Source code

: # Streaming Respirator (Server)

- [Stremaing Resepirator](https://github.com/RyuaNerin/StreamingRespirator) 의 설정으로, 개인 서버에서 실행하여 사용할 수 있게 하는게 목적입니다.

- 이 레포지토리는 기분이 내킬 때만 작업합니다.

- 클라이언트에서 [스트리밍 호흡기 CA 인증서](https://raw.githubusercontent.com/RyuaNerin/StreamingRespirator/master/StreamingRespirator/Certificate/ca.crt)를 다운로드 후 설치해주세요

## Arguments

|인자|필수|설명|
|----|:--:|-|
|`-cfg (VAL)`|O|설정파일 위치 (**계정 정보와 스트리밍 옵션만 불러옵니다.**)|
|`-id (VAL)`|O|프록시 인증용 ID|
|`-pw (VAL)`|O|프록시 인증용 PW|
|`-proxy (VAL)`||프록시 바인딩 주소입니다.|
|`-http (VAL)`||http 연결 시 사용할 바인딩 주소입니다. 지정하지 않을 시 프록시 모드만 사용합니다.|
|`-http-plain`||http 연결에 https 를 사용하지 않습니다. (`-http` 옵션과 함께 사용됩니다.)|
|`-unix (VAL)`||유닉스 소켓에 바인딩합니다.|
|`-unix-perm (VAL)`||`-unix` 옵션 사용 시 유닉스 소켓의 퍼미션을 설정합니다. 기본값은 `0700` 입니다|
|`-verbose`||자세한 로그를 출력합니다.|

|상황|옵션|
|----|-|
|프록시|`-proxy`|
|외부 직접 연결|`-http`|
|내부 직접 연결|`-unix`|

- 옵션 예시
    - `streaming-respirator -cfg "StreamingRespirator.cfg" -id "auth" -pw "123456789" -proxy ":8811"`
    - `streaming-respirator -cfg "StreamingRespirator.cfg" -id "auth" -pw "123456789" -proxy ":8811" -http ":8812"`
-*-
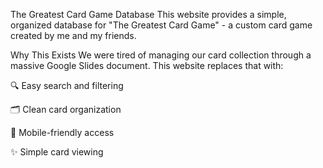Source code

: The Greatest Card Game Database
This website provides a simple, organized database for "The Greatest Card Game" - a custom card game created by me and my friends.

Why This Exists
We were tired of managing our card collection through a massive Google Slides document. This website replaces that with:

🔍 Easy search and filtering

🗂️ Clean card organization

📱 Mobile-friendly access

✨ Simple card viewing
-*-
» **DIRECTIVE**: Copy out each line of the data that has the word "website" in it.

» **RESULT OF THIS EXERCISE**:
This website provides a simple, organized database for "The Greatest Card Game" - a custom card game created by me and my friends.
We were tired of managing our card collection through a massive Google Slides document. This website replaces that with:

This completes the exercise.